Dall’ecobonus a Big Tech

In evidenza tra le pecche nostrane c’è l’Ecobonus. Il regolamento Ue dice che sostituire impianti di riscaldamento a carbone con quelli a gas non aiuta in alcun modo gli obiettivi climatici; Roma invece annovera pure le caldaie a gas come un passo avanti. «Incentivi così generosi da coprire il 110 per cento dei costi, e che però non soddisfano obiettivi misurabili». C’è anche il caso Ilva: «Si parla di nuovi impianti ma ancora mancano le valutazioni di impatto su ambiente e salute richieste dalla direttiva Ue». Poi, travestiti nel nostro piano da viatici di innovazione, ci sono i trattori a diesel e l’uso di idrogeno che proviene da combustibili fossili . Sul gas si disputa oggi una lotta politica: «Il gas – dice Luca Iacoboni di Greenpeace – non è la soluzione ai problemi climatici, anzi è una parte notevolissima del problema. Lo ha confermato di recente l’Agenzia internazionale dell’energia. Eppure i governi fanno finta che non sia così». Tra le distorsioni non c’è solo il greenwashing. Sul fronte digitale, i verdi notano che «Italia, Francia, Germania non garantiscono la competitività per quel che riguarda infrastrutture cloud e altre commesse digitali». In Italia, «le amministrazioni dovranno scegliere i provider da una lista predefinita, ma non viene garantito l’ingresso in questa lista delle piccole e medie imprese». Insomma i big (tech) la fanno da padrone.

La lettera

«Il fatto che nominiamo spesso l’Italia non vuol dire che il vostro piano non abbia aspetti positivi o che sia peggio di altri», rassicura uno dei firmatari, Damian Boeselager. «E sia chiaro, noi abbiamo a cuore i Recovery plan proprio perché crediamo che questa esperienza inedita di solidarietà europea debba diventare la strada futura». Boeselager è cofondatore di Volt Europa, il movimento paneuropeo; la Germania lo ha eletto europarlamentare e da allora è il primo e unico eurodeputato eletto di Volt, confluito nei Verdi. «Proprio perché credo che l’architettura fiscale europea vada ridisegnata per rendere il Recovery ripetibile, penso che l’opportunità vada usata bene». C’è il rischio che non sia così? «Sì, io temo che Bruxelles dia il via libera a piani che in realtà non rispettano i criteri che abbiamo negoziato». Ecco perché la lettera-monito finisce ora sul tavolo di Ursula von der Leyen e della Commissione.
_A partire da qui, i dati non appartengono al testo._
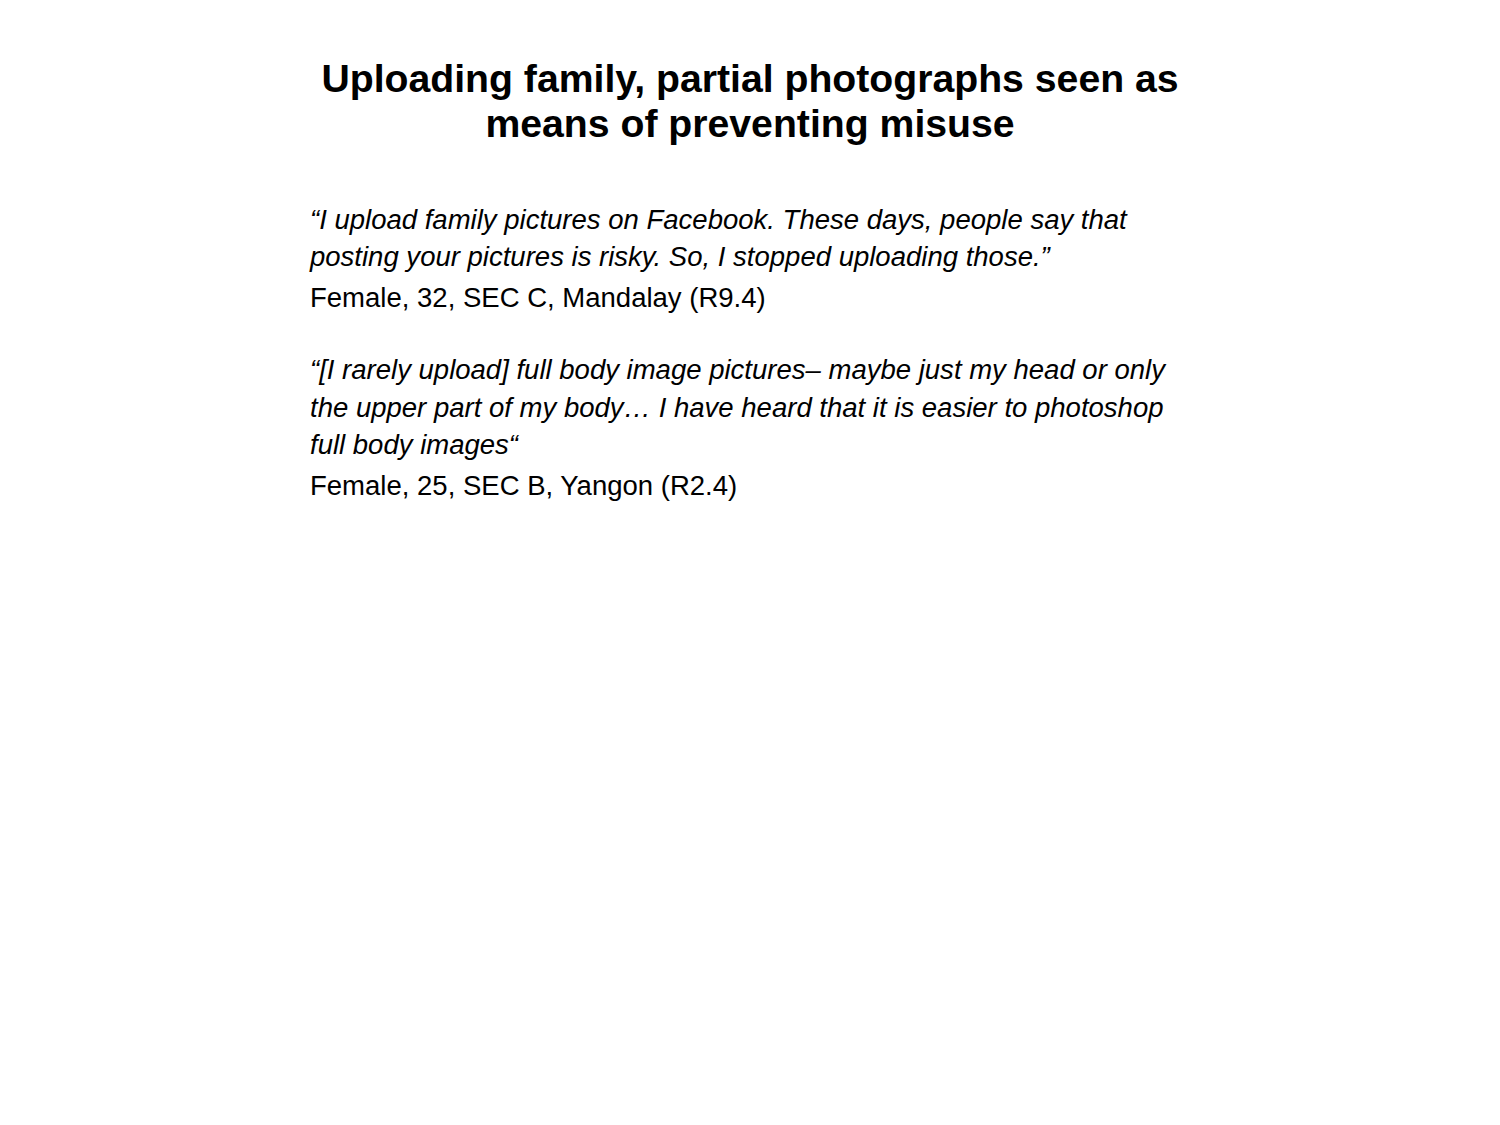Uploading family, partial photographs seen as means of preventing misuse
“I upload family pictures on Facebook. These days, people say that posting your pictures is risky. So, I stopped uploading those.”
Female, 32, SEC C, Mandalay (R9.4)
“[I rarely upload] full body image pictures– maybe just my head or only the upper part of my body… I have heard that it is easier to photoshop full body images“
Female, 25, SEC B, Yangon (R2.4)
A firmarla sono i co-presidenti del gruppo dei Verdi europei, Ska Keller e Philippe Lamberts, e i cinque europarlamentari verdi del gruppo di lavoro sullo scrutinio del Recovery. Tra questi c’è appunto Damian Boeselager, che dice: «In questa fase dei negoziati, a noi eletti non resta che un soft power. Dobbiamo usarlo tutto, per non far perdere a Commissione e governi la bussola...».